93143 wrote:The trap grid is static. The net current is between the magrid and the collector. The electron uptake at the magrid has two components: the high-energy stuff that has to be minimized for efficient operation, and the low-energy stuff from ionization of the fuel. This latter is at basically the same potential as the magrid, so that the fuel is low-energy at the top of the well. This yields a ~2MV difference between the fuel electrons at the magrid and the alpha neutralization electrons at the collector, and by conservation of charge the two currents are equal and opposite. Hook them together and you have the ultimate nuclear battery.

I think the fuel electrons build up around the magrid until a loss rate equilibrium is reached. This shouldn't ruin the operability of the system.

Have I got it this time, do you think?


Nope, still confused. To my mind, the magrid + wiffle ball is effectively neutral, with the ionized electrons from the fuel forming some fraction of the wiffleball. So then you've got a static trap that's strongly negative, and a collector that's--weakly negative? (Kinda has to be to provide electrons for recombination.)

I think my problem is that all of these schemes rely on a fairly small negative current flowing into the collector across a very high electrostatically-induced voltage. The current's fixed: 2 electrons per alpha * number of impinging alphas. So all the power is coming from the induced voltage, which in turn comes from the kinetic energy of the alphas.

======

## Objective 1
Answer these questions about the passage.
(a) Which grid does the first post describe as static?
(b) What approximate voltage difference does the first post give between the fuel electrons at the magrid and the alpha neutralization electrons at the collector?
(c) According to the last paragraph, how many electrons per alpha make up the fixed current?
## Objective 2
Copy word for word a section of the passage. Begin at the words "I think the" and stop after "do you think?".

Entries on spatial positioning
======

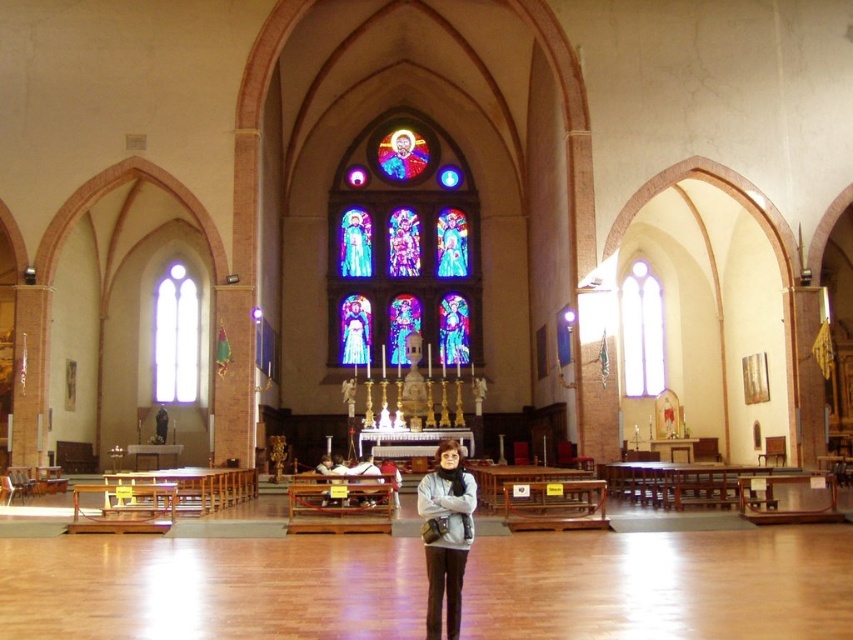
Can you confirm if gray matte sweater at center is taller than clear glass window at right?

No, gray matte sweater at center is not taller than clear glass window at right.

Between gray matte sweater at center and clear glass window at right, which one is positioned higher?

Positioned higher is clear glass window at right.

Which is behind, point (465, 513) or point (648, 314)?

Positioned behind is point (648, 314).

Identify the location of gray matte sweater at center. Image resolution: width=853 pixels, height=640 pixels. (445, 536).

How distant is clear glass window at left from clear glass window at right?

The distance of clear glass window at left from clear glass window at right is 48.79 meters.

In the scene shown: Can you confirm if clear glass window at left is taller than clear glass window at right?

No.

Which is in front, point (198, 333) or point (627, 332)?

Positioned in front is point (198, 333).

Identify the location of clear glass window at left. (177, 337).

You are a GUI agent. You are given a task and a screenshot of the screen. Output one action in this format:
    pyautogui.click(x=<x>, y=<y>)
    Task: Click on the stained glass window at center
    
    Given the screenshot: What is the action you would take?
    pyautogui.click(x=403, y=244)

Is stained glass window at center taller than clear glass window at left?

Correct, stained glass window at center is much taller as clear glass window at left.

Where is `stained glass window at center`? stained glass window at center is located at coordinates (403, 244).

Locate an element on the screen. stained glass window at center is located at coordinates (403, 244).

======

## Finished answer 1
(a) The trap grid.
(b) About 2MV (~2MV).
(c) 2 electrons per alpha.

## Finished answer 2
I think the fuel electrons build up around the magrid until a loss rate equilibrium is reached. This shouldn't ruin the operability of the system.

Have I got it this time, do you think?